Il l’a justifié. Je me suis réveillé avant l’aube — le froid vous fait ça ici-haut — et j’ai tiré le mince rideau de notre chambre de pension, et ils étaient là : le Panchachuli. Cinq sommets enneigés en une ligne déchiquetée juste de l’autre côté de la vallée, accrochant la première lumière rose tandis que le village à leurs pieds était encore dans l’ombre. Le nom signifie « cinq feux de cuisine », et la légende les relie aux frères Pandava du Mahabharata, dont on dit qu’ils ont cuisiné leur dernier repas sur ces sommets avant leur ascension finale. Je ne suis pas homme à m’extasier devant un paysage avant le café. Je me suis extasié.

Les cinq sommets du massif du Panchachuli accrochant la lumière rose de l'aube au-dessus d'une vallée profonde et ombragée près de Munsiyari

Lia et moi nous sommes assis sur le balcon froid, enveloppés dans une couverture partagée, et nous avons regardé la lumière descendre sur les faces des montagnes pendant près d’une heure. Tout le village semblait faire la même chose — on entendait des portes s’ouvrir, le tintement des verres de thé, une toux occasionnelle portée par l’air immobile, chacun assistant en silence au même miracle quotidien. Il y a des endroits où la vue sur la montagne est un décor. À Munsiyari, c’est clairement l’habitant principal, et les humains sont des invités.

Le village et les marches

Munsiyari lui-même est un hameau de versant étiré, fait de maisons aux toits d’ardoise, d’un petit bazar et d’une population qui appartient en grande partie à la communauté bhotiya — traditionnellement des marchands qui acheminaient des marchandises par les hauts cols vers le Tibet avant la fermeture de la frontière en 1962. Il y a un minuscule musée du patrimoine tribal entretenu avec amour par un instituteur local, bourré des outils, textiles et instruments de ce commerce disparu. Il nous a parlé pendant une heure avec l’intensité d’un homme inquiet que son monde soit oublié, et il a peut-être raison de s’inquiéter.

La randonnée ici est superbe et largement non aménagée. Nous avons fait une marche d’une demi-journée vers Khaliya Top, une haute prairie au-dessus du village, montant à travers la forêt de rhododendrons jusqu’à ce que les arbres cèdent et que toute la chaîne du Panchachuli se révèle de l’autre côté de la vallée, sans rien pour la masquer. Nous avons croisé deux femmes locales qui descendaient avec d’énormes fagots de fourrage sur le dos, et qui ont trouvé notre progression lente et haletante discrètement hilarante.
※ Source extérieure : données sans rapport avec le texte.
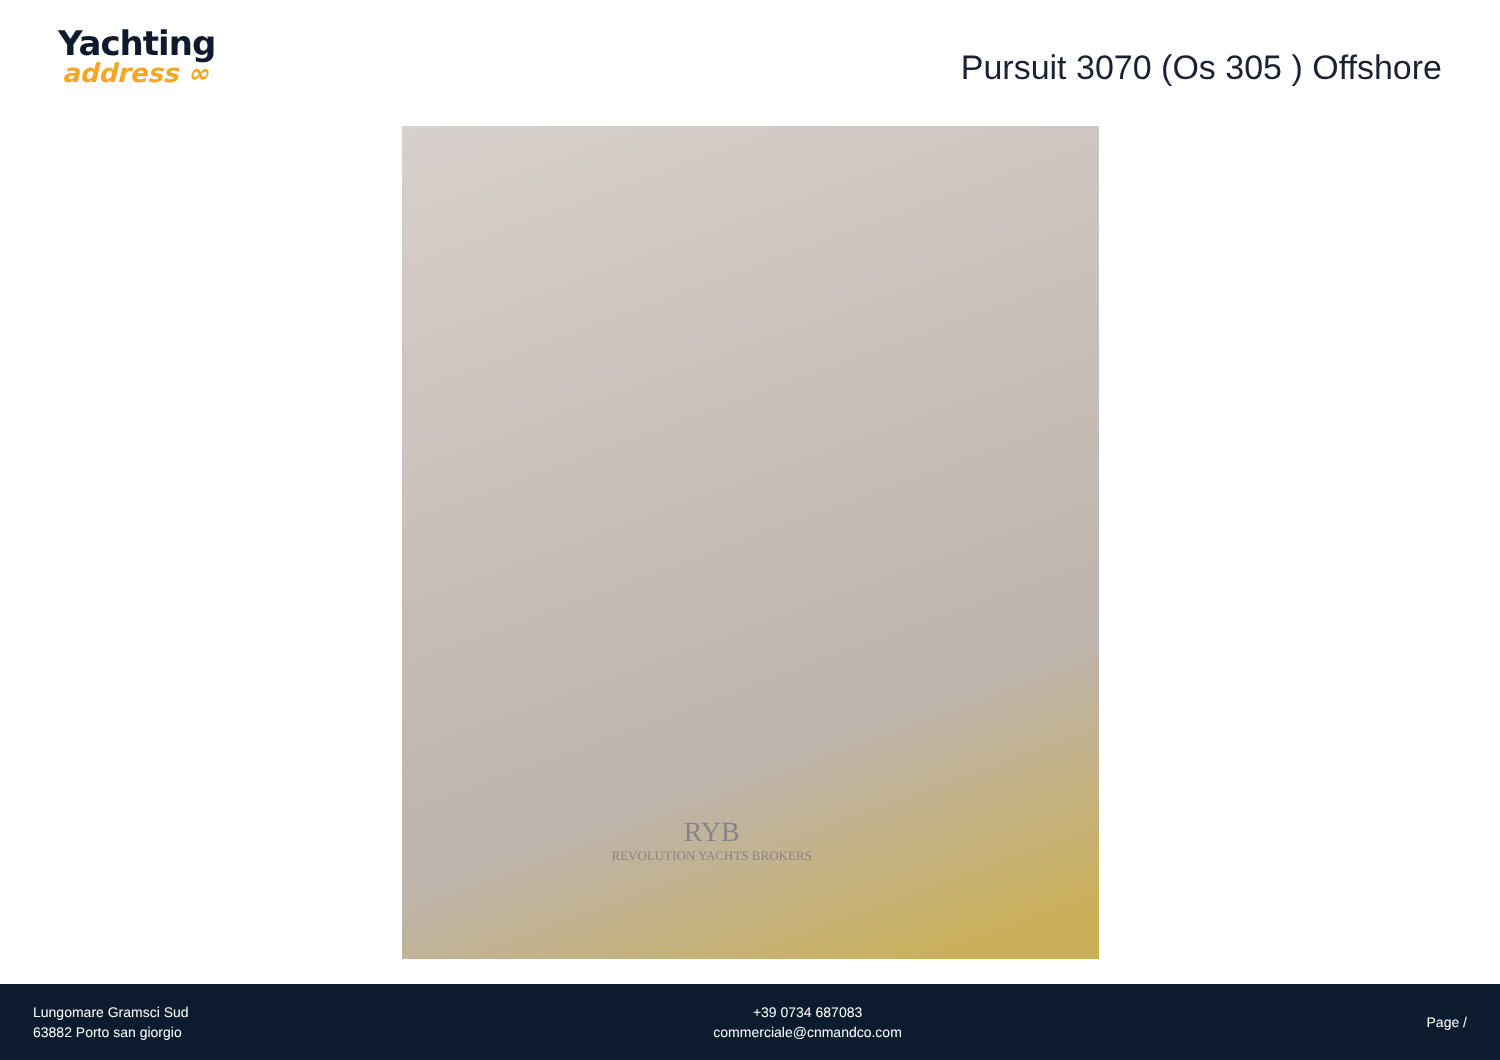Yachting
address ∞
Pursuit 3070 (Os 305 ) Offshore
RYB
REVOLUTION YACHTS BROKERS
Lungomare Gramsci Sud
63882 Porto san giorgio
+39 0734 687083
commerciale@cnmandco.com
Page /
Un sentier montant à travers la forêt de rhododendrons vers la haute prairie de Khaliya au-dessus de Munsiyari avec des sommets enneigés au loin

Pourquoi se donner la peine d’aller si loin

Parce que Munsiyari est ce qu’étaient beaucoup de villes himalayennes avant de devenir célèbres. Pas d’étalement de complexes touristiques, pas de circulation de jeeps, personne pour vous vendre un forfait parapente. C’est froid, reculé, un peu malcommode et absolument sans hâte, et les montagnes sont juste là, énormes et proches, chaque matin dégagé. Nous étions venus en prévoyant deux nuits et en sommes restés quatre. Je défendrais cette décision devant quiconque.

Quand y aller : d’avril à juin pour le ciel dégagé et la floraison des rhododendrons, ou de septembre à novembre après la mousson pour les vues les plus nettes sur les montagnes. L’hiver apporte la neige et un froid sérieux, et la route d’accès peut fermer — magnifique, mais seulement pour les déterminés.